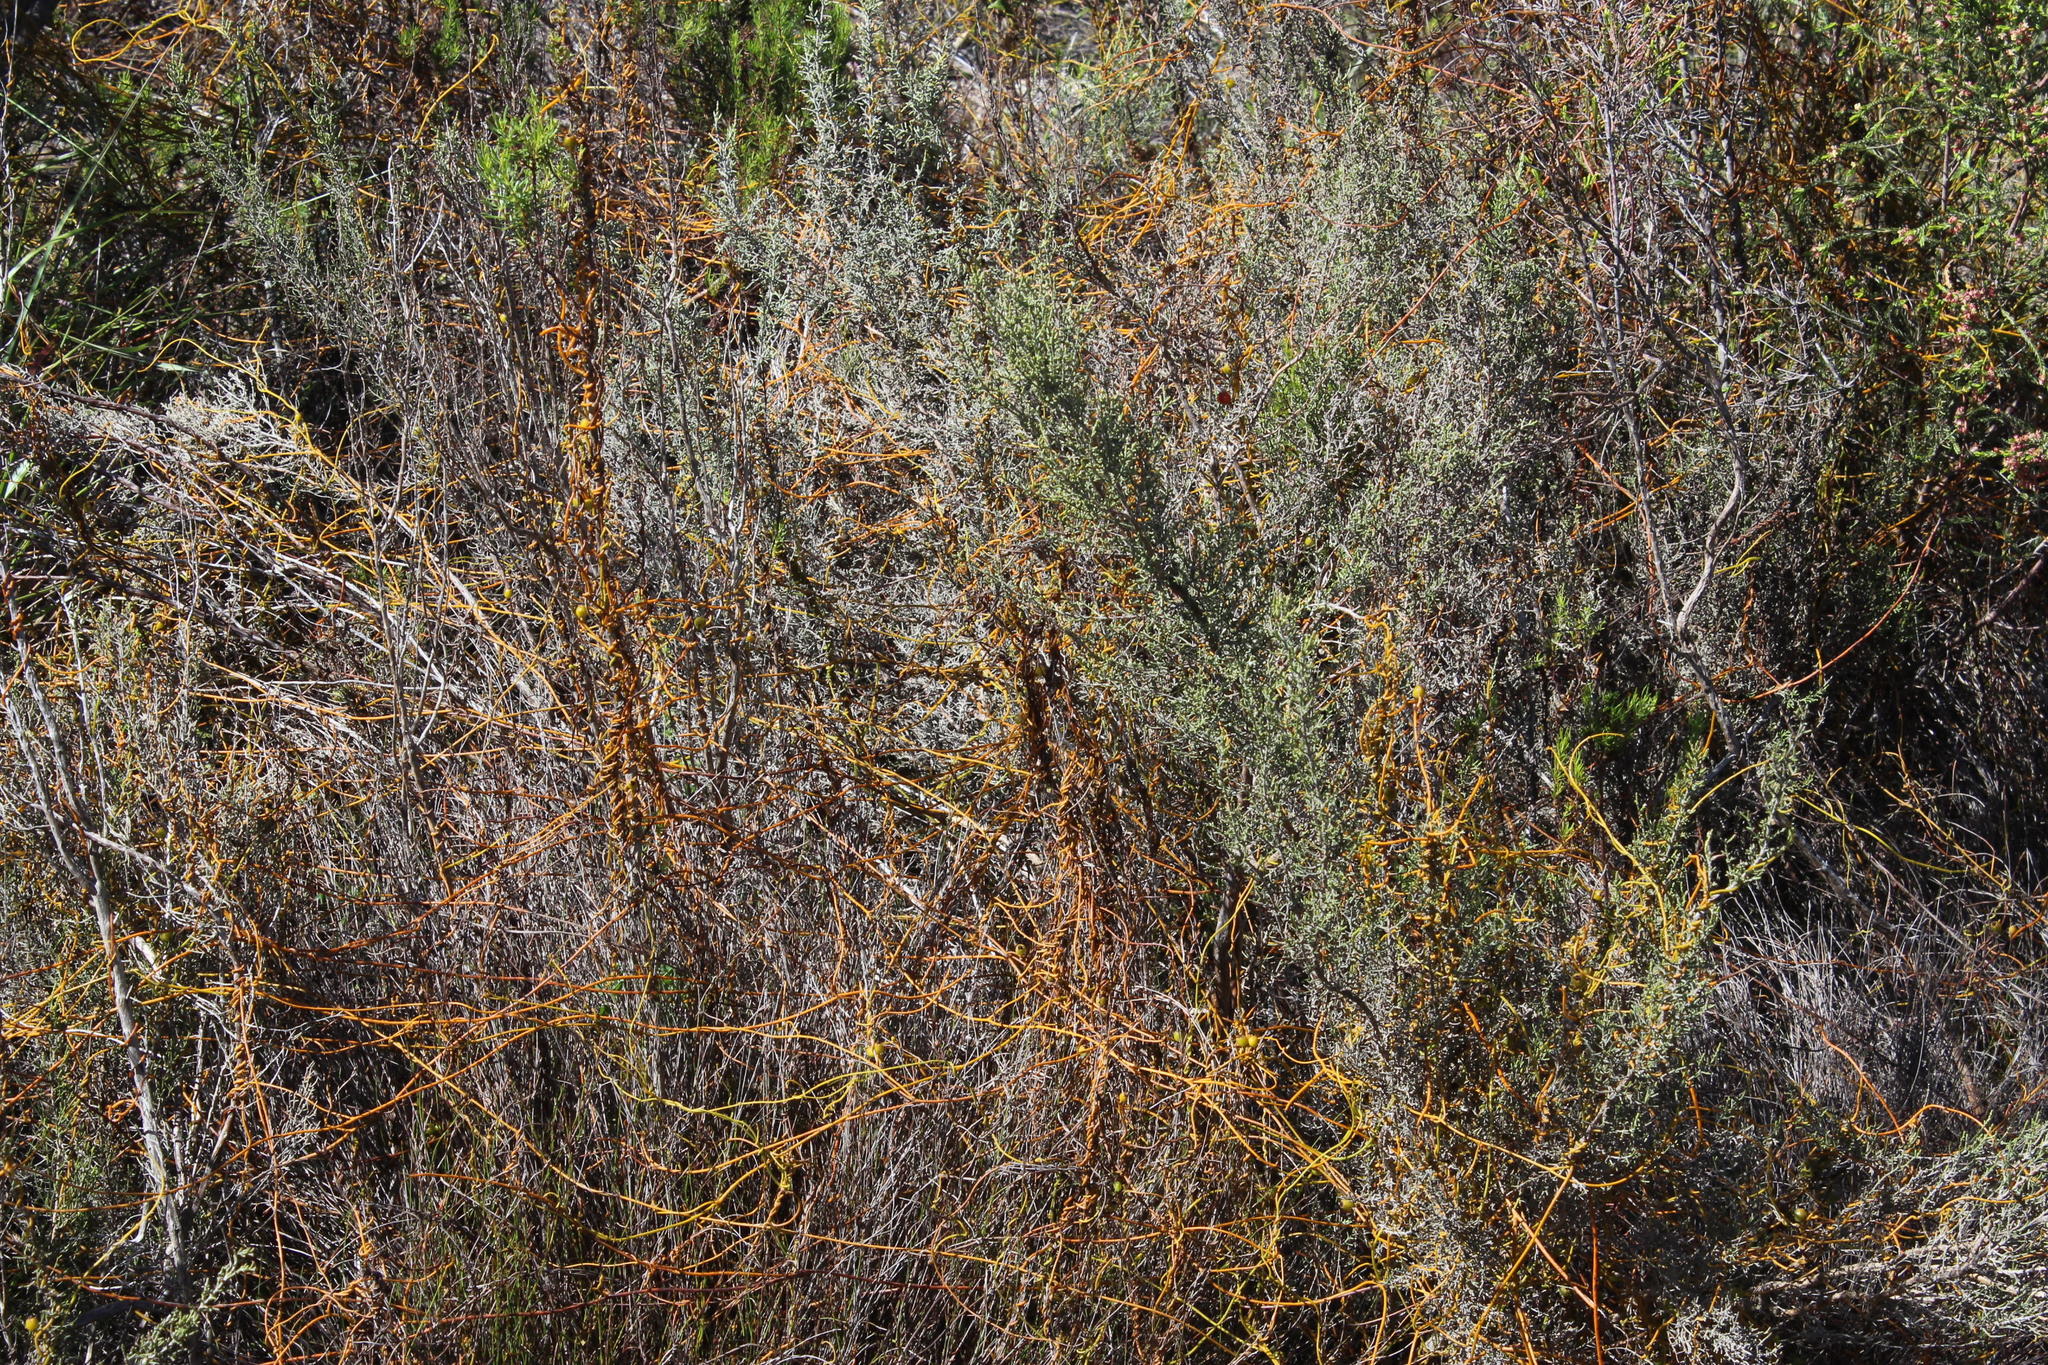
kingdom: Plantae
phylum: Tracheophyta
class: Magnoliopsida
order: Laurales
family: Lauraceae
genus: Cassytha
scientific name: Cassytha ciliolata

----

Your task: Rewrite the lines above, changing "scientific name" to "species" and leaving everything else as it is. Omit the picture.

Completed exercise:
kingdom: Plantae
phylum: Tracheophyta
class: Magnoliopsida
order: Laurales
family: Lauraceae
genus: Cassytha
species: Cassytha ciliolata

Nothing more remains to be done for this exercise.